Southeast Asia has a unique opportunity to forge its own path in fintech, given the growing mobile and internet penetration in the region, opined panelists at DealStreetAsia’s Asia PE-VC Summit 2021.
US investors are excited about the region’s potential, especially in embedded finance, and foresee Southeast Asia borrowing learnings from fintech ecosystems in the US, China, and India.
“Part of the excitement about embedded finance is that it acts as building blocks for the next set of companies. The next decade of fintech will be built on top of these companies and laying that infrastructure is really useful,” said Sheel Mohnot, co-founder of US-based Better Tomorrow Ventures. He was speaking at a panel titled ‘How US investors are gauging SE Asia’s fintech potential’ on Day 3 of the four-day summit.
Better Tomorrow Ventures is a $75-million fund and has made bets in Asia including in Indonesian startup Brick. and Pakistan-based Creditbook.
Non-traditional players, such as fintechs, are developing digital financial capabilities in a bid to drive customer retention and enhance product offerings. A great example of embedded finance in action is Grab, which started off as a ride-hailing platform before adding other services such as payments, insurance, investments, loans and credit on its platform.
“[Laying that infrastructure] is actually even more useful in Southeast Asia than in the US because the initial infrastructure was not as good. And so, getting started for these companies has historically been very difficult. Now that there are companies making it easy to build on top of this infrastructure, there will be a lot more coming,” explained Mohnot.
“We have seen that in the US starting a neobank went from a two-year, $10 million project to a six-week project with no money raised. There has been tremendous growth in neobanks in the past few years thanks to that. And I think the same is coming to Asia,” he added.
SE Asia’s gig economy a fintech driver
Southeast Asia has a thriving gig economy, where informal work is predominant and estimated to account for over 70% of workers. This is in contrast to more economically advanced regions such as North America or Europe.
Technology and platform companies like Grab and Gojek (now merged with Tokopedia) have helped drive gig work in recent years and especially during COVID-19.

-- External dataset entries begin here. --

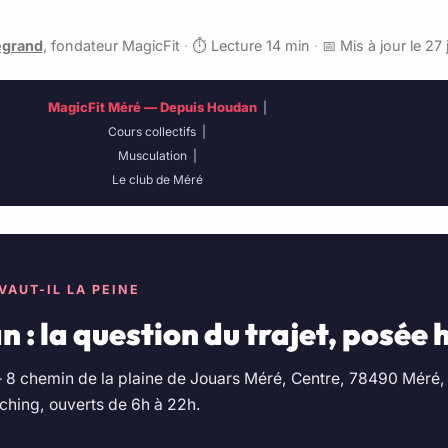
egrand
, fondateur MagicFit
·
⏱️ Lecture 14 min
·
📅 Mis à jour le 27 
MagicFit Méré — Depuis Houdan
|
Cours collectifs
|
Musculation
|
Le club de Méré
VAUT-IL LA PEINE
n : la question du trajet, posé
 8 chemin de la plaine de Jouars Méré, Centre, 78490 Méré, d
aching, ouverts de 6h à 22h.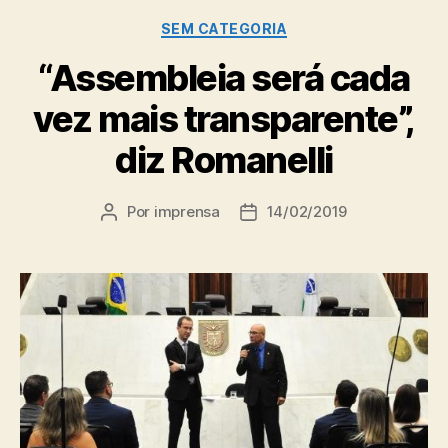
Categorias
SEM CATEGORIA
“Assembleia será cada
vez mais transparente”,
diz Romanelli
Por
imprensa
14/02/2019
Autor
Data
do
de
post
publicação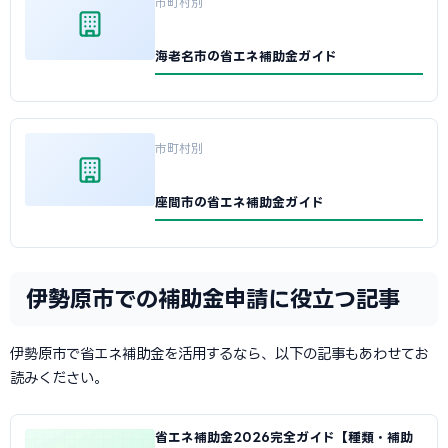
市町村別
海老名市の省エネ補助金ガイド
市町村別
座間市の省エネ補助金ガイド
伊勢原市での補助金申請に役立つ記事
伊勢原市で省エネ補助金を活用するなら、以下の記事もあわせてお
読みください。
省エネ補助金2026完全ガイド【種類・補助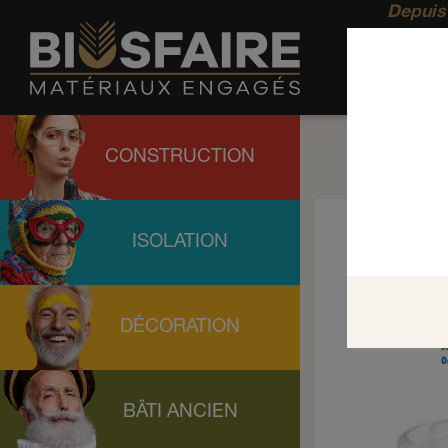
Depuis 
CONSTRUCTION
ISOLATION
DÉCORATION
BÂTI ANCIEN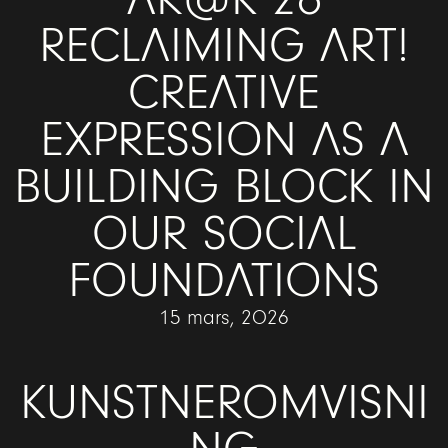
RECLAIMING ART!
CREATIVE
EXPRESSION AS A
BUILDING BLOCK IN
OUR SOCIAL
FOUNDATIONS
15 mars, 2026
KUNSTNEROMVISNI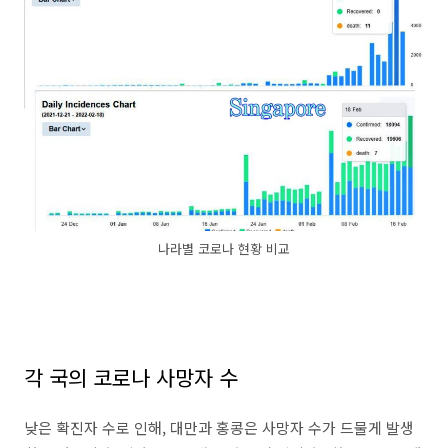
나라별 코로나 현황 비교
각 국의 코로나 사망자 수
낮은 확진자 수로 인해, 대만과 홍콩은 사망자 수가 드물게 발생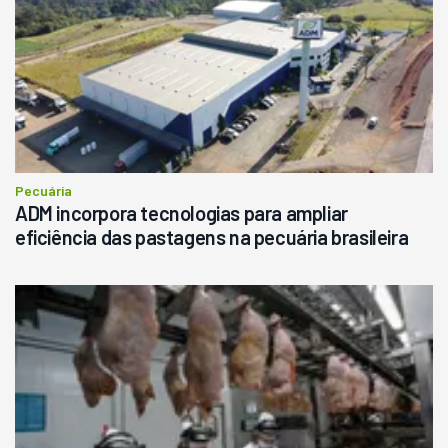
Pecuária
ADM incorpora tecnologias para ampliar
eficiência das pastagens na pecuária brasileira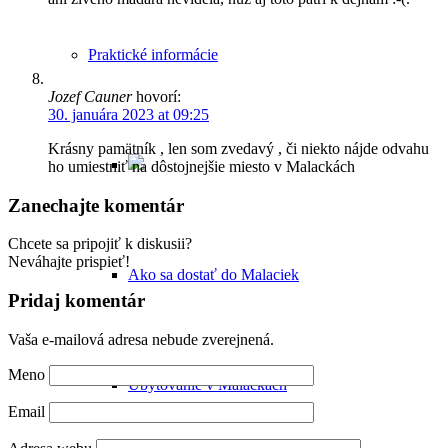
Praktické informácie
Jozef Cauner
hovorí:
30. januára 2023 at 09:25
Krásny pamätník , len som zvedavý , či niekto nájde odvahu
ho umiestniť na dôstojnejšie miesto v Malackách
Zanechajte komentár
Chcete sa pripojiť k diskusii?
Neváhajte prispieť!
Ako sa dostať do Malaciek
Pridaj komentár
Vaša e-mailová adresa nebude zverejnená.
Meno
Ubytovanie v Malackách
Email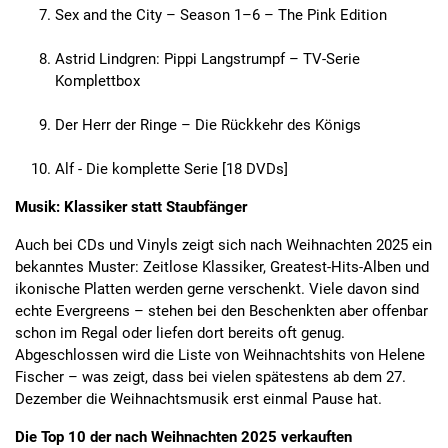
Sex and the City – Season 1–6 – The Pink Edition
Astrid Lindgren: Pippi Langstrumpf – TV-Serie
Komplettbox
Der Herr der Ringe – Die Rückkehr des Königs
Alf - Die komplette Serie [18 DVDs]
Musik: Klassiker statt Staubfänger
Auch bei CDs und Vinyls zeigt sich nach Weihnachten 2025 ein
bekanntes Muster: Zeitlose Klassiker, Greatest-Hits-Alben und
ikonische Platten werden gerne verschenkt. Viele davon sind
echte Evergreens – stehen bei den Beschenkten aber offenbar
schon im Regal oder liefen dort bereits oft genug.
Abgeschlossen wird die Liste von Weihnachtshits von Helene
Fischer – was zeigt, dass bei vielen spätestens ab dem 27.
Dezember die Weihnachtsmusik erst einmal Pause hat.
Die Top 10 der nach Weihnachten 2025 verkauften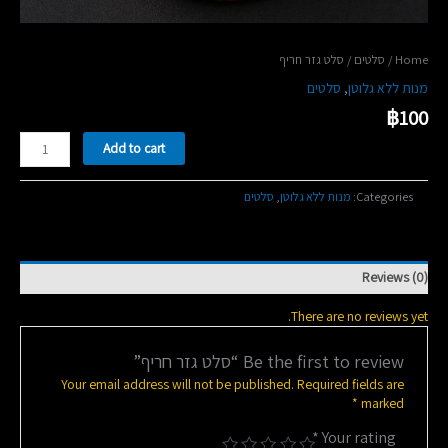
/ סלט גזר חריף
סלטים
/
Home
סלטים
,
מנות ללא גלוטן
฿
100
סלט
Add to cart
גזר
חריף
quantity
סלטים
,
מנות ללא גלוטן
Categories:
Reviews (0)
There are no reviews yet.
Be the first to review “סלט גזר חריף”
Your email address will not be published.
Required fields are
*
marked
*
Your rating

“A gig economy platform can not only help with e-payments but also provide credit, working capital, vehicle loans, insurance, and so on, as they have the data to underwrite,” said Tilman Ehrbeck, managing partner at US-based Flourish Ventures, who was also on the same panel.
Spun out of the Omidyar Network in 2019, Flourish Ventures focuses on neobanks, insurtech and embedded finance. Some of its Southeast Asian portfolio companies include Grab Financial, Qoala, Tanihub, and ShopUp.
In 2020, fintech was the hottest sector for investments clocking 125 PE-VC deals that grossed around $1.26 billion in investor commitments, according to a DealStreetAsia DATA VANTAGE report. The bulk of the funding, or $634 million across 31 deals, went to e-payment startups.
There are also insurtech companies selling a range of cover to drivers and riders in the gig economy. “Traditional insurance could have never reached these gig economy workers. The ticket sizes are too small, the distribution costs are too high. We believe that there’s a real opportunity to innovate and do things that in the West are neither necessary nor as pertinent as they are in the emerging markets of Asia,” Ehrbeck added.
Digitalising mom-and-pop shops
Southeast Asia, especially Indonesia and Vietnam, has tens of millions of mom-and-pop stores.
“[Owners of these corner stores] typically live in the informal economy. They have very inefficient supply chain processes, they pay in cash and keep the books on paper. These stores, though during the lockdown, became more important because they were part of a very resilient decentralised infrastructure,” said Ehrbeck.
Mohnot says these mom-and-pop shops stand to benefit from leveraging on software. The likes of Indonesia’s BukuWarung and Pakistan’s Creditbook seek to help these micro, small and mid-sized businesses digitalise and adopt fintech in bookkeeping, payments, and so on.
“It has really been an innovative thing and many millions of shopkeepers are using these products, which is exciting. Nowadays we’re seeing a lot of really innovative solutions that are not only localised but actually work in these markets specifically,” said Mohnot.
“Before COVID-19, we had seen this opportunity to help digitalise the corner store, bring efficiencies on the procurement side and on the logistics side,” added Ehrbeck.